Multiple factors led to the SpaceJet’s demise, including protracted certification activities and most crucially a weight issue which saw it fall foul of the scope-clause regulations which limit the size of aircraft flown by US regional operators: the bulk of its potential customers.


Source: AirTeamImages

Painful memories

With the pain of that programme’s failure still fresh in the mind, why would Tokyo contemplate the possibility of repeating the exercise?

The answer lies with a strong desire to empower the Japanese aerospace industry, and to retain and grow key skills in development and manufacturing.

Crucially, Japan’s Ministry of Economy, Trade and Investment notes that hard lessons have been learned as a result of the SpaceJet’s cancellation, including acknowledging the capacity of the nation’s domestic industry. “There are limits to tackling the aircraft business with Japanese resources alone,” it notes.

Perhaps by taking a multi-national approach, similar to that of the Global Combat Air Programme (GCAP), jointly established by Italy, Japan and the UK, it could hope for a better outcome next time around?
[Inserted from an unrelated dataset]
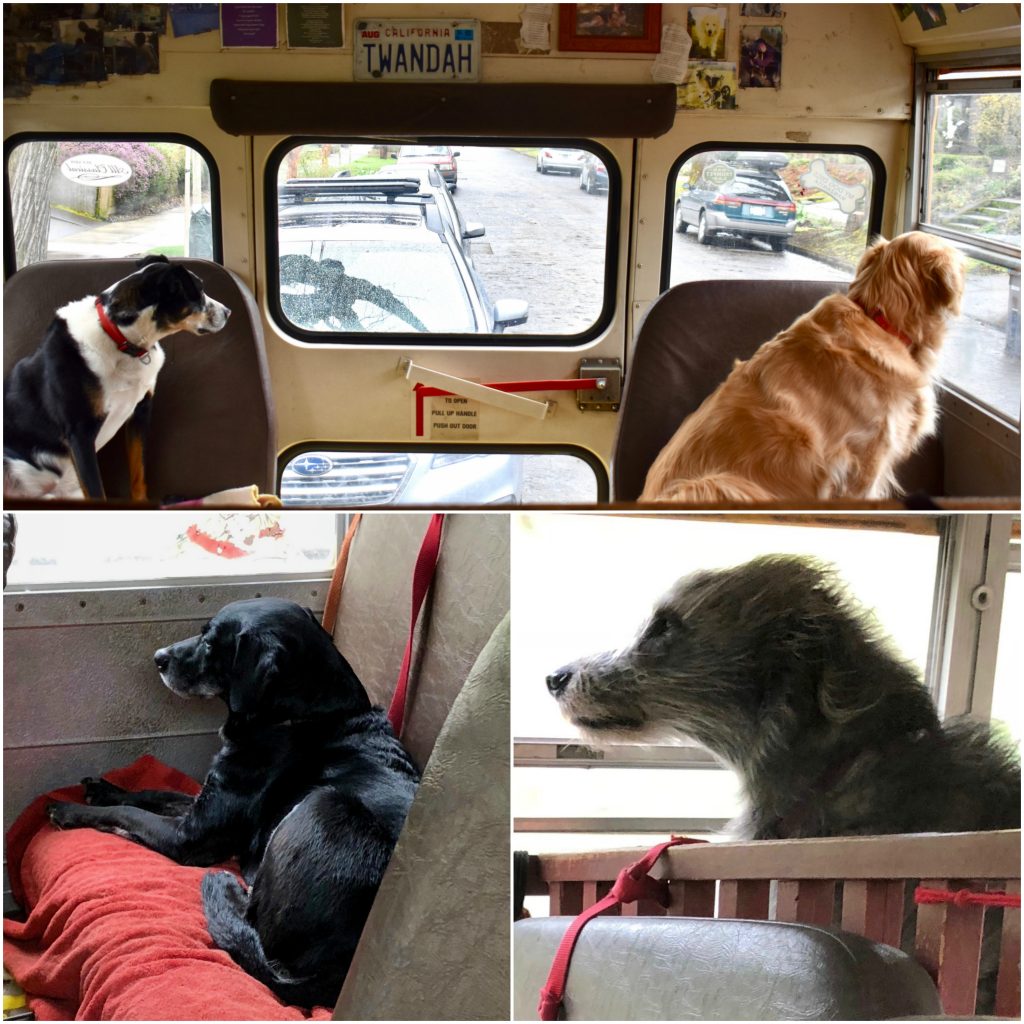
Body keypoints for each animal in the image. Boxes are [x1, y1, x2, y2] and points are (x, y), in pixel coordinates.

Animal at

A major challenge though would be to find a suitably skilled and financially flush partner willing to work with national champions also including Mitsubishi Heavy Industries without expecting to assume a lead role.

Japan’s aerospace industry was bitten badly when its last commercial poster project fell apart, and while its early involvement in the tri-national GCAP effort appears encouraging, the nation should consider carefully whether it could be at risk of over-stretching its ambitions.
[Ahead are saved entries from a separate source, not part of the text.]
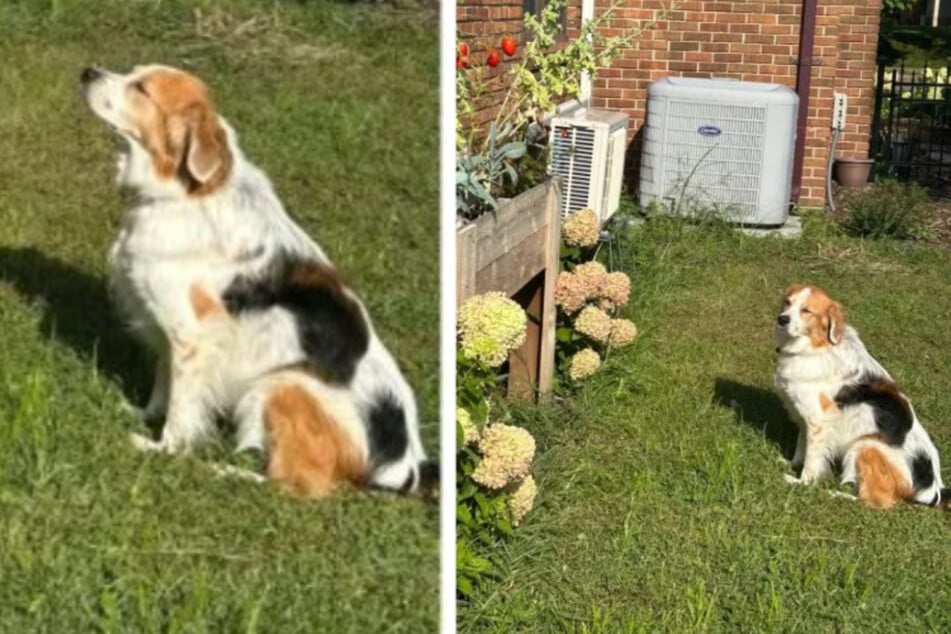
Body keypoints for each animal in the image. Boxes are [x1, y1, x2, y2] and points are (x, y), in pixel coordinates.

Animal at [80, 64, 436, 496]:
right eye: (133, 73)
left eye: (142, 89)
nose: (88, 71)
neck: (185, 194)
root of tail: (408, 466)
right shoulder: (168, 331)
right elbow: (163, 387)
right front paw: (143, 413)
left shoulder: (191, 337)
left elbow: (181, 411)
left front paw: (163, 449)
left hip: (280, 385)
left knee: (292, 483)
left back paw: (216, 470)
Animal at [776, 284, 948, 506]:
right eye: (787, 303)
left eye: (806, 311)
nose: (782, 319)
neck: (817, 347)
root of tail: (933, 491)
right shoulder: (805, 417)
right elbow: (801, 446)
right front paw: (792, 463)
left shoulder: (818, 422)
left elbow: (812, 460)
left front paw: (801, 483)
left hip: (864, 445)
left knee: (874, 501)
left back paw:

Equally, the timing of such a new programme is unfortunate, given industry’s need to meet a target for aviation to achieve net-zero status by 2050 while the essential technology that will support such a shift is not yet near maturity.

This means that Japan could run the risk of backing the wrong horse when it comes to the selection of fuel type for a future platform – while hydrogen is widely backed today for enabling the removal of carbon emissions, it is by no means certain to succeed. Alternatively, by selecting a more efficient conventional engine it could risk being left behind by a new solution.

Tokyo must also decide whether its priority would be to develop a narrowbody offering, as it is certain not to venture down the regional jet route again.

Unlikely to compete with the market dominance of Airbus and Boeing, it must assess whether a large enough domestic and export market could make such a major investment worthwhile.